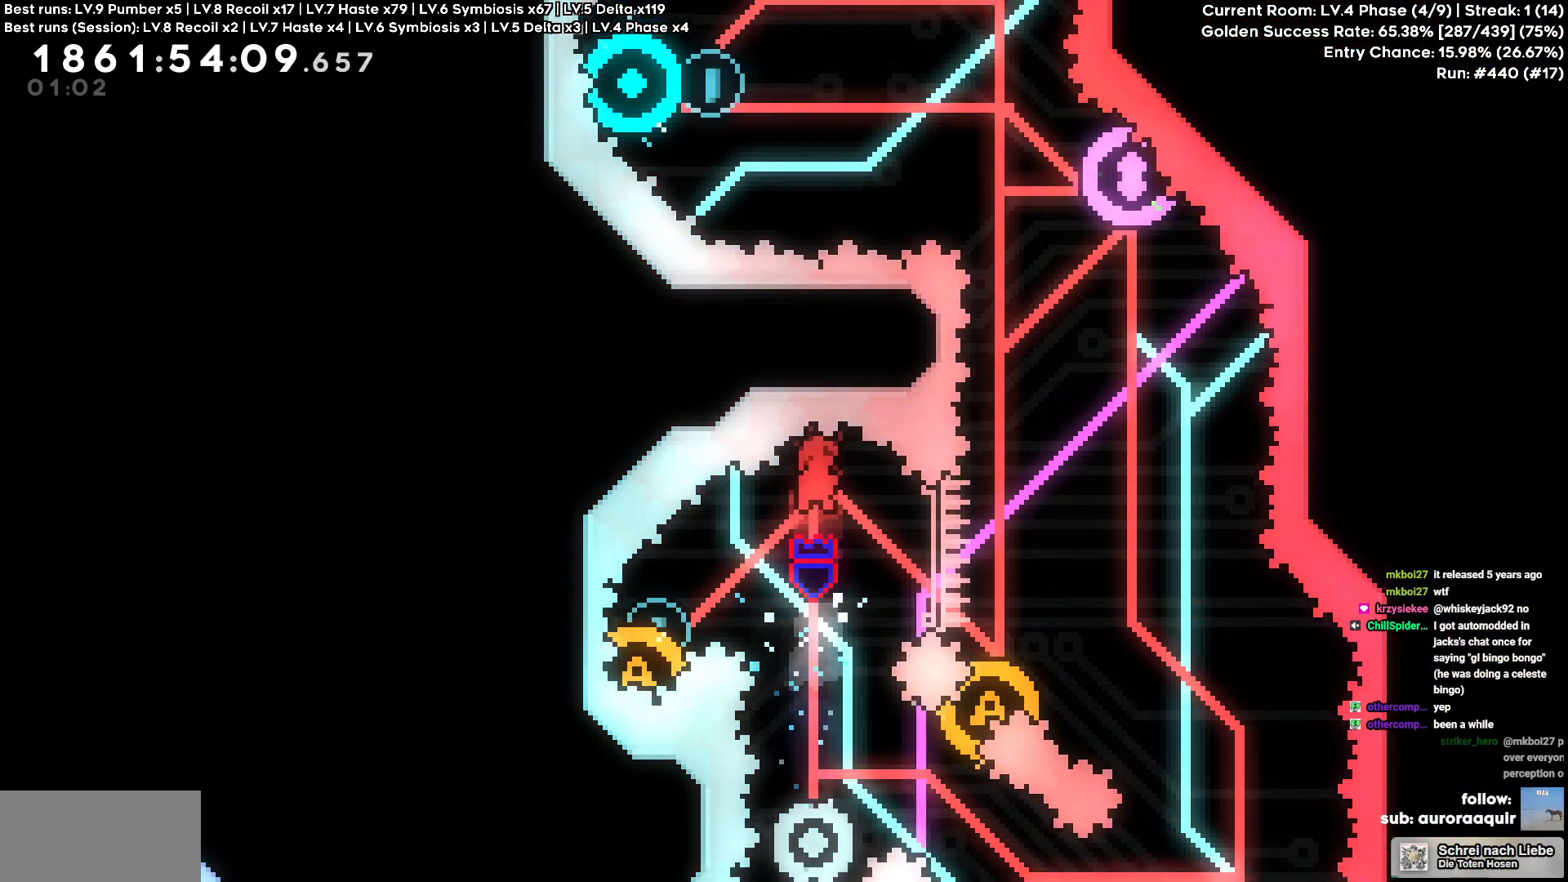
{"keys": [], "events": [[67, "a", "down"], [67, "s", "down"], [84, "square", "down"], [217, "square", "up"], [300, "a", "up"], [484, "s", "up"]]}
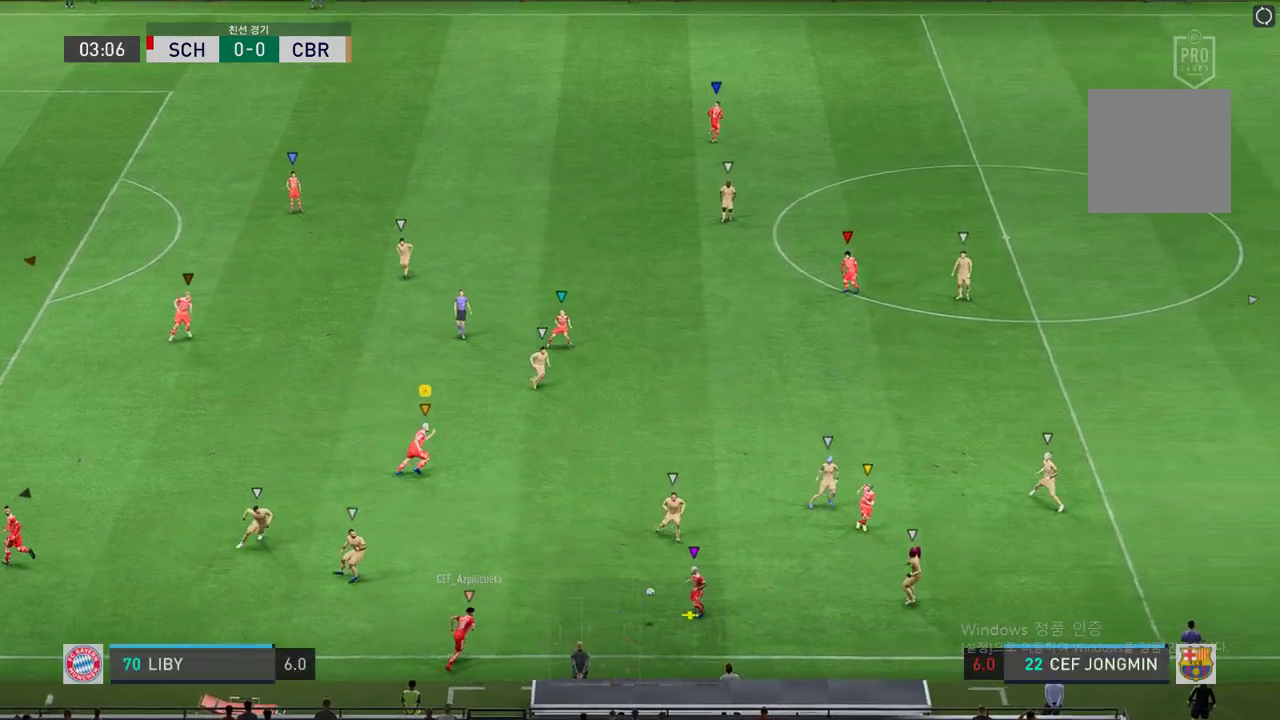
Gameplay with a controller (Xbox layout); each line is a JSON object with the inputs held at the frame after it. "events" lists button and stick changes between this image and that frame as [ms after this image, input, new state], when the widget could be followed in between. Not read: L3 R3.
{"buttons": [], "left_stick": "up-left", "right_stick": "center", "events": [[167, "left_stick", "center"], [419, "left_stick", "up-left"]]}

#### What to produce:
Every line above should be repeated exactly; pictures stay out of the copy.

#### Your solution:
{"keys": [], "events": [[67, "a", "down"], [67, "s", "down"], [84, "square", "down"], [217, "square", "up"], [300, "a", "up"], [484, "s", "up"]]}
Gameplay with a controller (Xbox layout); each line is a JSON object with the inputs held at the frame after it. "events" lists button and stick changes between this image and that frame as [ms after this image, input, new state], when the widget could be followed in between. Not read: L3 R3.
{"buttons": [], "left_stick": "up-left", "right_stick": "center", "events": [[167, "left_stick", "center"], [419, "left_stick", "up-left"]]}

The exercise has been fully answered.